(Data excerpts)
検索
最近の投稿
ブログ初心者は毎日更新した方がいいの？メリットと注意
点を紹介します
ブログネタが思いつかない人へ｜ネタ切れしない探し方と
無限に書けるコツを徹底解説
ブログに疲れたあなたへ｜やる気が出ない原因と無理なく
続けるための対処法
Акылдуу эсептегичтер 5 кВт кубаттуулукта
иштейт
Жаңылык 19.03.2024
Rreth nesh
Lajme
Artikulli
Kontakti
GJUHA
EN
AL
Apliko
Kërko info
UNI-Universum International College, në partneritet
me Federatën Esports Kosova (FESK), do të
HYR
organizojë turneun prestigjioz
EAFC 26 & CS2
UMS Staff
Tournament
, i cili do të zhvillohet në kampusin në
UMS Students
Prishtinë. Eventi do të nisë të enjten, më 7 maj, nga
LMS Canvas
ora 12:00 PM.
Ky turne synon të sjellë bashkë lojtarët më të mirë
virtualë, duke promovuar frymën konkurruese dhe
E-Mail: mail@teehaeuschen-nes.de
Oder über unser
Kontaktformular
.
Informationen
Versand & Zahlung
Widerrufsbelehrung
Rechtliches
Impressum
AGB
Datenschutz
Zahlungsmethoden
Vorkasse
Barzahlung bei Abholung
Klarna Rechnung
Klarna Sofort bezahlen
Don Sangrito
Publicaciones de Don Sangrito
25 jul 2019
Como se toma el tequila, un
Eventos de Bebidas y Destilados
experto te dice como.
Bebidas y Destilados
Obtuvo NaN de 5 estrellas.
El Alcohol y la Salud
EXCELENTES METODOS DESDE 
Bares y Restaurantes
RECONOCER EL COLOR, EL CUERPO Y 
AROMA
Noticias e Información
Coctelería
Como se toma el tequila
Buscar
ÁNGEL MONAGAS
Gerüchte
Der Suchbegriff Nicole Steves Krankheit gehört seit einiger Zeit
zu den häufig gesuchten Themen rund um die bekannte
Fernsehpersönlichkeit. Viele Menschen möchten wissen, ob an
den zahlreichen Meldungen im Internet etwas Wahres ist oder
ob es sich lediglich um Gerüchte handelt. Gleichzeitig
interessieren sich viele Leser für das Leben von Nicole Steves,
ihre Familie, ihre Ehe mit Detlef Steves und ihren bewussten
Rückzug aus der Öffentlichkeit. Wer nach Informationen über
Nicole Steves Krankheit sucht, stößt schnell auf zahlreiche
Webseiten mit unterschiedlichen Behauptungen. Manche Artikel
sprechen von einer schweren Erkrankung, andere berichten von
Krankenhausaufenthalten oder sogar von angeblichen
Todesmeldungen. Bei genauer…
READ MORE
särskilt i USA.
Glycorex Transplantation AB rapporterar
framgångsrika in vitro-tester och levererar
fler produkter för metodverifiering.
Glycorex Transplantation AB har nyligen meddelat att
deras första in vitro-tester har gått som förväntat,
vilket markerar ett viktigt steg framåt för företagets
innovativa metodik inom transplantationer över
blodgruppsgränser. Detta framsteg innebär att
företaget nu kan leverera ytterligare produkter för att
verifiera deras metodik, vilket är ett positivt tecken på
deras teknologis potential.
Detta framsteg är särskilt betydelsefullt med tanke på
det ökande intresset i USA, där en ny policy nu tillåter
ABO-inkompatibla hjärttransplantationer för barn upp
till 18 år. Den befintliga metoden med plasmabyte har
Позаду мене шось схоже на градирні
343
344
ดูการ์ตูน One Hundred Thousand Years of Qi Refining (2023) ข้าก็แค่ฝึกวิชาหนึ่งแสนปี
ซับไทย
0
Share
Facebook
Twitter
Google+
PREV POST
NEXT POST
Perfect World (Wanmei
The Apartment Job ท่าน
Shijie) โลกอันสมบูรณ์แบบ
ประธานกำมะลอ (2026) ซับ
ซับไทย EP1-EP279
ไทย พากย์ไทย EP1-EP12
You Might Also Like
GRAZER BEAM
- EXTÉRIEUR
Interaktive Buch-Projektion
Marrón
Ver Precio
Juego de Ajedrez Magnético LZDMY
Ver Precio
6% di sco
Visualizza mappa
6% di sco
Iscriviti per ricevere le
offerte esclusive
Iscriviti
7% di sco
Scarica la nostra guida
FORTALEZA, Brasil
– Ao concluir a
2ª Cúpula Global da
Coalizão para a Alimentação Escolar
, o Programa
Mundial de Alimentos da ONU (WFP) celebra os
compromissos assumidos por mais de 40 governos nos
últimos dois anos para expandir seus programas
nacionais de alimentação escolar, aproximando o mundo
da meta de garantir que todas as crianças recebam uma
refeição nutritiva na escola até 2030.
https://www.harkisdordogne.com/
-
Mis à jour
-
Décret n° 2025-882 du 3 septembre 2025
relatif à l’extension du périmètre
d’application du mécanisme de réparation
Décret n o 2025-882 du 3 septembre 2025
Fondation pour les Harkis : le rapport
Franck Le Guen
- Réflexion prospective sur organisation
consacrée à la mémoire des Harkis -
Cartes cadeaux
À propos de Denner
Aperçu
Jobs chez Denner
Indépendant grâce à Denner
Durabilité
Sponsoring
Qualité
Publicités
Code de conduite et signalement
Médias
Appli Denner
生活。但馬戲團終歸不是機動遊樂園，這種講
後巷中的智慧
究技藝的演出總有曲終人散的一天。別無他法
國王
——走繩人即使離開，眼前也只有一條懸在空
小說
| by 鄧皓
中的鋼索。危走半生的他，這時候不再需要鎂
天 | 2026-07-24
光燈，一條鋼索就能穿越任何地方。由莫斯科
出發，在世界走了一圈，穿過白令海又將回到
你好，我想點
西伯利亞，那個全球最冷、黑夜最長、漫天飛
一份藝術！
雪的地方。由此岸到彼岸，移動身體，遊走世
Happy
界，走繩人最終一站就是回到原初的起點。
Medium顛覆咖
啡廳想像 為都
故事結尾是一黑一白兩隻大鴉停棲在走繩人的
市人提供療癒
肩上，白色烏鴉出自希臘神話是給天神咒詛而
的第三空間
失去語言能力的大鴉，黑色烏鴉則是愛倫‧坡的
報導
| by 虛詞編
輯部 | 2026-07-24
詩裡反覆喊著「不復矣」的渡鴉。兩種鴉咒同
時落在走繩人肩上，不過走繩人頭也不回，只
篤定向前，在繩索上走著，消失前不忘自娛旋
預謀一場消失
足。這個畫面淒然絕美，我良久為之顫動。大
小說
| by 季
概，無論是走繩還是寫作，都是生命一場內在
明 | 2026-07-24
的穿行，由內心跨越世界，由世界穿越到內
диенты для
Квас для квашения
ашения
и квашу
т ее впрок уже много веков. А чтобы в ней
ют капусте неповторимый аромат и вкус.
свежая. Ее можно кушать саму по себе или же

▶ _DIRECTIONS FOR THIS TASK_:
Copy every line of the records word for word.

▶ _RESPONSE BOX_:
検索
最近の投稿
ブログ初心者は毎日更新した方がいいの？メリットと注意
点を紹介します
ブログネタが思いつかない人へ｜ネタ切れしない探し方と
無限に書けるコツを徹底解説
ブログに疲れたあなたへ｜やる気が出ない原因と無理なく
続けるための対処法
Акылдуу эсептегичтер 5 кВт кубаттуулукта
иштейт
Жаңылык 19.03.2024
Rreth nesh
Lajme
Artikulli
Kontakti
GJUHA
EN
AL
Apliko
Kërko info
UNI-Universum International College, në partneritet
me Federatën Esports Kosova (FESK), do të
HYR
organizojë turneun prestigjioz
EAFC 26 & CS2
UMS Staff
Tournament
, i cili do të zhvillohet në kampusin në
UMS Students
Prishtinë. Eventi do të nisë të enjten, më 7 maj, nga
LMS Canvas
ora 12:00 PM.
Ky turne synon të sjellë bashkë lojtarët më të mirë
virtualë, duke promovuar frymën konkurruese dhe
E-Mail: mail@teehaeuschen-nes.de
Oder über unser
Kontaktformular
.
Informationen
Versand & Zahlung
Widerrufsbelehrung
Rechtliches
Impressum
AGB
Datenschutz
Zahlungsmethoden
Vorkasse
Barzahlung bei Abholung
Klarna Rechnung
Klarna Sofort bezahlen
Don Sangrito
Publicaciones de Don Sangrito
25 jul 2019
Como se toma el tequila, un
Eventos de Bebidas y Destilados
experto te dice como.
Bebidas y Destilados
Obtuvo NaN de 5 estrellas.
El Alcohol y la Salud
EXCELENTES METODOS DESDE 
Bares y Restaurantes
RECONOCER EL COLOR, EL CUERPO Y 
AROMA
Noticias e Información
Coctelería
Como se toma el tequila
Buscar
ÁNGEL MONAGAS
Gerüchte
Der Suchbegriff Nicole Steves Krankheit gehört seit einiger Zeit
zu den häufig gesuchten Themen rund um die bekannte
Fernsehpersönlichkeit. Viele Menschen möchten wissen, ob an
den zahlreichen Meldungen im Internet etwas Wahres ist oder
ob es sich lediglich um Gerüchte handelt. Gleichzeitig
interessieren sich viele Leser für das Leben von Nicole Steves,
ihre Familie, ihre Ehe mit Detlef Steves und ihren bewussten
Rückzug aus der Öffentlichkeit. Wer nach Informationen über
Nicole Steves Krankheit sucht, stößt schnell auf zahlreiche
Webseiten mit unterschiedlichen Behauptungen. Manche Artikel
sprechen von einer schweren Erkrankung, andere berichten von
Krankenhausaufenthalten oder sogar von angeblichen
Todesmeldungen. Bei genauer…
READ MORE
särskilt i USA.
Glycorex Transplantation AB rapporterar
framgångsrika in vitro-tester och levererar
fler produkter för metodverifiering.
Glycorex Transplantation AB har nyligen meddelat att
deras första in vitro-tester har gått som förväntat,
vilket markerar ett viktigt steg framåt för företagets
innovativa metodik inom transplantationer över
blodgruppsgränser. Detta framsteg innebär att
företaget nu kan leverera ytterligare produkter för att
verifiera deras metodik, vilket är ett positivt tecken på
deras teknologis potential.
Detta framsteg är särskilt betydelsefullt med tanke på
det ökande intresset i USA, där en ny policy nu tillåter
ABO-inkompatibla hjärttransplantationer för barn upp
till 18 år. Den befintliga metoden med plasmabyte har
Позаду мене шось схоже на градирні
343
344
ดูการ์ตูน One Hundred Thousand Years of Qi Refining (2023) ข้าก็แค่ฝึกวิชาหนึ่งแสนปี
ซับไทย
0
Share
Facebook
Twitter
Google+
PREV POST
NEXT POST
Perfect World (Wanmei
The Apartment Job ท่าน
Shijie) โลกอันสมบูรณ์แบบ
ประธานกำมะลอ (2026) ซับ
ซับไทย EP1-EP279
ไทย พากย์ไทย EP1-EP12
You Might Also Like
GRAZER BEAM
- EXTÉRIEUR
Interaktive Buch-Projektion
Marrón
Ver Precio
Juego de Ajedrez Magnético LZDMY
Ver Precio
6% di sco
Visualizza mappa
6% di sco
Iscriviti per ricevere le
offerte esclusive
Iscriviti
7% di sco
Scarica la nostra guida
FORTALEZA, Brasil
– Ao concluir a
2ª Cúpula Global da
Coalizão para a Alimentação Escolar
, o Programa
Mundial de Alimentos da ONU (WFP) celebra os
compromissos assumidos por mais de 40 governos nos
últimos dois anos para expandir seus programas
nacionais de alimentação escolar, aproximando o mundo
da meta de garantir que todas as crianças recebam uma
refeição nutritiva na escola até 2030.
https://www.harkisdordogne.com/
-
Mis à jour
-
Décret n° 2025-882 du 3 septembre 2025
relatif à l’extension du périmètre
d’application du mécanisme de réparation
Décret n o 2025-882 du 3 septembre 2025
Fondation pour les Harkis : le rapport
Franck Le Guen
- Réflexion prospective sur organisation
consacrée à la mémoire des Harkis -
Cartes cadeaux
À propos de Denner
Aperçu
Jobs chez Denner
Indépendant grâce à Denner
Durabilité
Sponsoring
Qualité
Publicités
Code de conduite et signalement
Médias
Appli Denner
生活。但馬戲團終歸不是機動遊樂園，這種講
後巷中的智慧
究技藝的演出總有曲終人散的一天。別無他法
國王
——走繩人即使離開，眼前也只有一條懸在空
小說
| by 鄧皓
中的鋼索。危走半生的他，這時候不再需要鎂
天 | 2026-07-24
光燈，一條鋼索就能穿越任何地方。由莫斯科
出發，在世界走了一圈，穿過白令海又將回到
你好，我想點
西伯利亞，那個全球最冷、黑夜最長、漫天飛
一份藝術！
雪的地方。由此岸到彼岸，移動身體，遊走世
Happy
界，走繩人最終一站就是回到原初的起點。
Medium顛覆咖
啡廳想像 為都
故事結尾是一黑一白兩隻大鴉停棲在走繩人的
市人提供療癒
肩上，白色烏鴉出自希臘神話是給天神咒詛而
的第三空間
失去語言能力的大鴉，黑色烏鴉則是愛倫‧坡的
報導
| by 虛詞編
輯部 | 2026-07-24
詩裡反覆喊著「不復矣」的渡鴉。兩種鴉咒同
時落在走繩人肩上，不過走繩人頭也不回，只
篤定向前，在繩索上走著，消失前不忘自娛旋
預謀一場消失
足。這個畫面淒然絕美，我良久為之顫動。大
小說
| by 季
概，無論是走繩還是寫作，都是生命一場內在
明 | 2026-07-24
的穿行，由內心跨越世界，由世界穿越到內
диенты для
Квас для квашения
ашения
и квашу
т ее впрок уже много веков. А чтобы в ней
ют капусте неповторимый аромат и вкус.
свежая. Ее можно кушать саму по себе или же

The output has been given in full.